Manufacturing and oil and gas extraction account for a larger share of employment in Rogaland county than in the rest of Norway. The internationally exposed sector is relatively large in the county. The engineering industry, shipbuilding and construction of oil platforms account for a substantial share of manufacturing employment in Rogaland county. Many are also employed in the food and beverage industry. Rogaland is also an important agricultural county. A large share of manufacturing production in Rogaland is export-oriented.

We must expect that unemployment will continue to edge up, especially in manufacturing. Registered unemployment is projected to increase from 3¼ per cent in 2002 to 4 per cent in 2003 and up to 4¼ per cent in 2004. Unemployment is projected to stabilise at this level in 2005.

There are wide regional variations in unemployment. At the end of March, 3.8 per cent of the labour force in Rogaland was registered as unemployed. This is close to the national average.

In spite of the interest rate cuts and a stimulatory central government budget, overall economic policy has been tight because the krone has been strong. The weakening of the krone since January has, however, led to an easing of monetary policy. Developments ahead will depend, among other things, on changes in the interest rate and the krone exchange rate. In the last Inflation Report, we presented two alternative paths for the Norwegian economy. In the baseline scenario, where the interest rate is held constant at 5½ per cent and the krone exchange rate at the average for the past month, mainland GDP is projected to rise by 1¼ per cent in 2003 and 2 per cent in 2004. This is less than the expected long-term growth potential in the economy. In 2005, growth is projected at 2¼ per cent. In an alternative scenario, where monetary policy is eased in line with market expectations, there will gradually be prospects of stronger growth.

Consumer price inflation has been marked by a fairly wide gap between price inflation on imported consumer goods and domestically produced goods and services. The rise in prices for domestically produced goods and services reflects considerably higher wage growth in Norway relative to trading partners.

Wage growth moved up further last year, even in industries where profitability had been substantially eroded. The rise in prices for domestically produced goods and services remained at a high level mainly because of strong wage growth over the last few years. A slowing of inflation since last summer is related to lower airline prices (due to increased competition in the airline industry) and decreasing house rents. Price inflation for imported consumer goods has been pushed down by the strong krone exchange rate as well as by the shift in clothing imports from high-cost countries to low-cost countries such as Asia and Eastern Europe.
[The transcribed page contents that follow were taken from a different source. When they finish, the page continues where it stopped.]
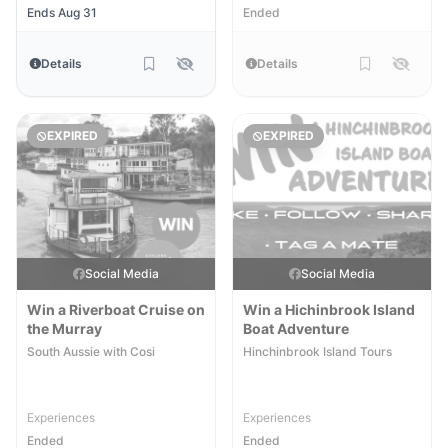
Ends Aug 31
Ended
Details
Details
EXPIRED
EXPIRED
Social Media
Social Media
Win a Riverboat Cruise on
Win a Hichinbrook Island
the Murray
Boat Adventure
South Aussie with Cosi
Hinchinbrook Island Tours
Experiences
Experiences
Ended
Ended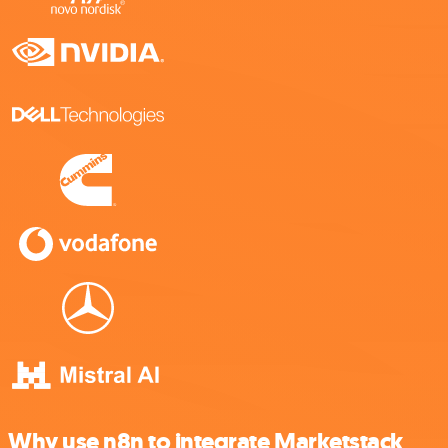
Why use n8n to integrate Marketstack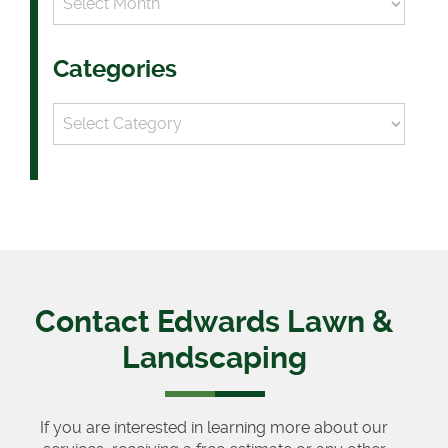
Categories
Categories
Contact Edwards Lawn &
Landscaping
If you are interested in learning more about our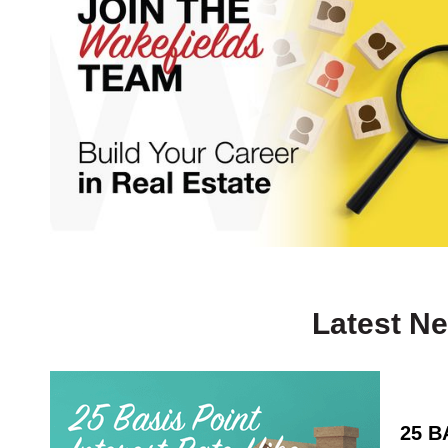
Latest N
25 B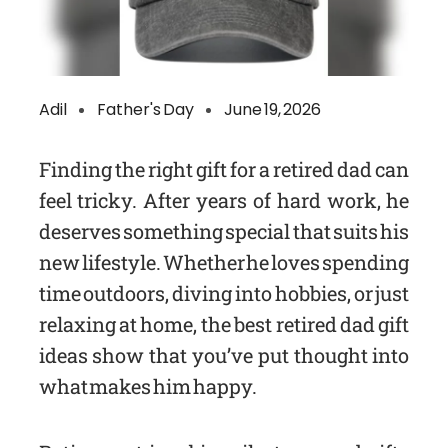
Adil
Father's Day
June 19, 2026
Finding the right gift for a retired dad can
feel tricky. After years of hard work, he
deserves something special that suits his
new lifestyle. Whether he loves spending
time outdoors, diving into hobbies, or just
relaxing at home, the best retired dad gift
ideas show that you’ve put thought into
what makes him happy.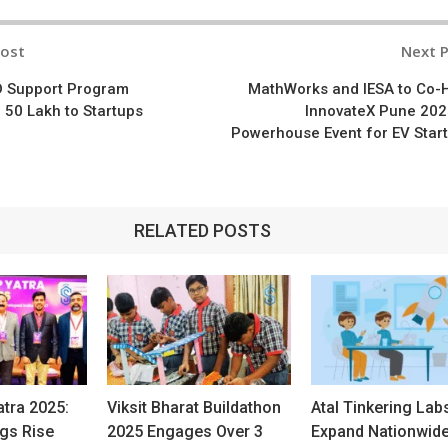
Post
Next 
n
D Support Program
MathWorks and IESA to Co-
 50 Lakh to Startups
InnovateX Pune 202
Powerhouse Event for EV Star
RELATED POSTS
atra 2025:
Viksit Bharat Buildathon
Atal Tinkering Lab
ngs Rise
2025 Engages Over 3
Expand Nationwid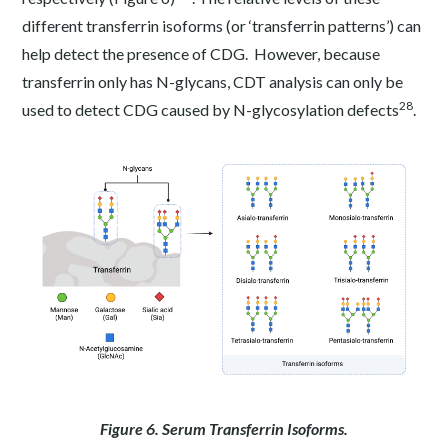
different transferrin isoforms (or ‘transferrin patterns’) can
help detect the presence of CDG. However, because
transferrin only has N-glycans, CDT analysis can only be
28
used to detect CDG caused by N-glycosylation defects
.
Figure 6. Serum Transferrin Isoforms.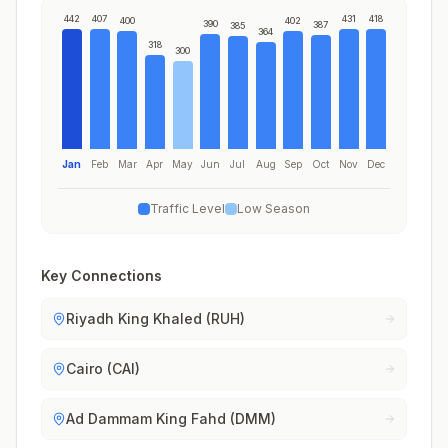
442
407
431
418
400
402
390
387
385
364
318
300
Jan
Feb
Mar
Apr
May
Jun
Jul
Aug
Sep
Oct
Nov
Dec
Traffic Level
Low Season
Key Connections
Riyadh King Khaled (RUH)
Cairo (CAI)
Ad Dammam King Fahd (DMM)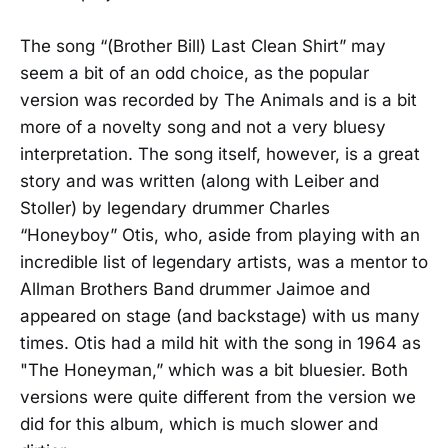
The song “(Brother Bill) Last Clean Shirt” may
seem a bit of an odd choice, as the popular
version was recorded by The Animals and is a bit
more of a novelty song and not a very bluesy
interpretation. The song itself, however, is a great
story and was written (along with Leiber and
Stoller) by legendary drummer Charles
“Honeyboy” Otis, who, aside from playing with an
incredible list of legendary artists, was a mentor to
Allman Brothers Band drummer Jaimoe and
appeared on stage (and backstage) with us many
times. Otis had a mild hit with the song in 1964 as
"The Honeyman,” which was a bit bluesier. Both
versions were quite different from the version we
did for this album, which is much slower and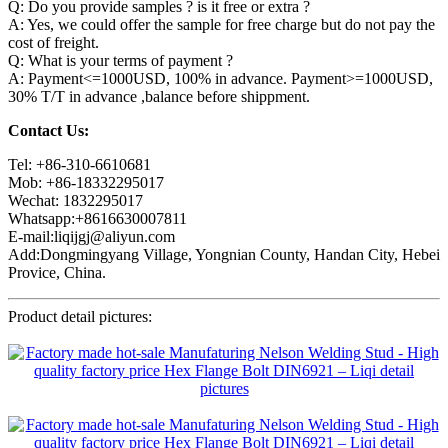
Q: Do you provide samples ? is it free or extra ?
A: Yes, we could offer the sample for free charge but do not pay the
cost of freight.
Q: What is your terms of payment ?
A: Payment<=1000USD, 100% in advance. Payment>=1000USD,
30% T/T in advance ,balance before shippment.
Contact Us:
Tel: +86-310-6610681
Mob: +86-18332295017
Wechat: 1832295017
Whatsapp:+8616630007811
E-mail:liqijgj@aliyun.com
Add:Dongmingyang Village, Yongnian County, Handan City, Hebei
Provice, China.
Product detail pictures: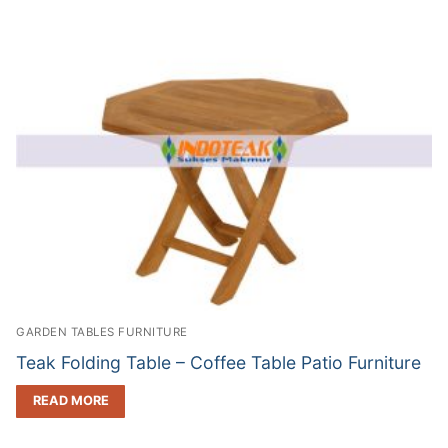
GARDEN TABLES FURNITURE
Teak Folding Table – Coffee Table Patio Furniture
READ MORE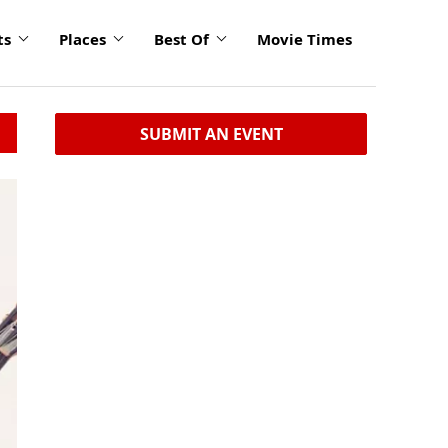
ts
Places
Best Of
Movie Times
SUBMIT AN EVENT
click
to
enlarge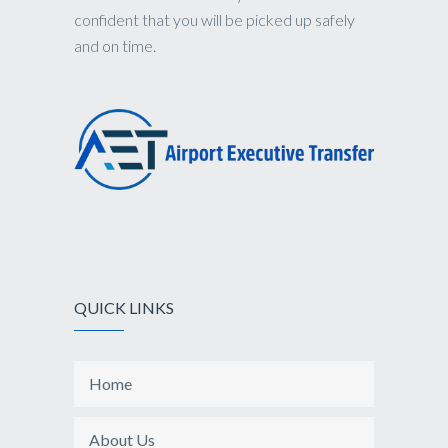
confident that you will be picked up safely
and on time.
QUICK LINKS
Home
About Us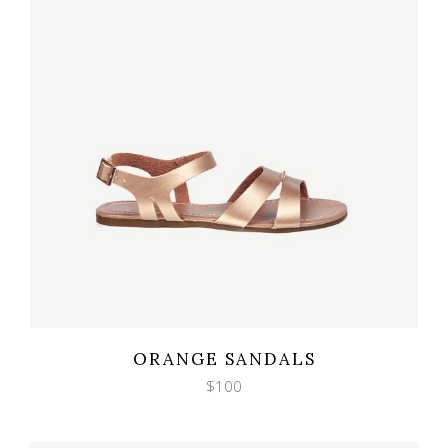
Wishlist
Quicklook
ORANGE SANDALS
$
100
The underlying rise in prices in the coming year will be marked by the appreciation of the krone over the last two years. Despite high wage growth, the year-on-year rise in consumer prices adjusted for tax changes and excluding energy products (CPI-ATE) will most likely range between 1½ and 2 per cent until the summer. Developments after this will depend partly on global economic developments, the effects of the high level of costs for business and industry, the krone exchange rate and how changes in the exchange rate feed through to consumer prices in Norway.

In the baseline scenario presented in the Inflation Report, where the interest rate was held constant at 5½ per cent and the krone exchange rate at the average for the past month, inflation was projected to remain below 2½ per cent for the entire forecast period. In the alternative scenario, where monetary policy was eased in line with market expectations, inflation might be somewhat higher than target at the two-year horizon.

On the basis of the analyses in the Inflation Report, Norges Bank reduced the sight deposit rate by 0.5 percentage points to 5.5 per cent at the meeting of the Executive Board on 5 March. At the press conference after the meeting, Deputy Central Bank Governor Jarle Bergo said, "Norges Bank judges that, with an interest rate of 5.5 per cent, the probability that inflation two years ahead will be lower than 2½ per cent is greater than the probability that it will be higher."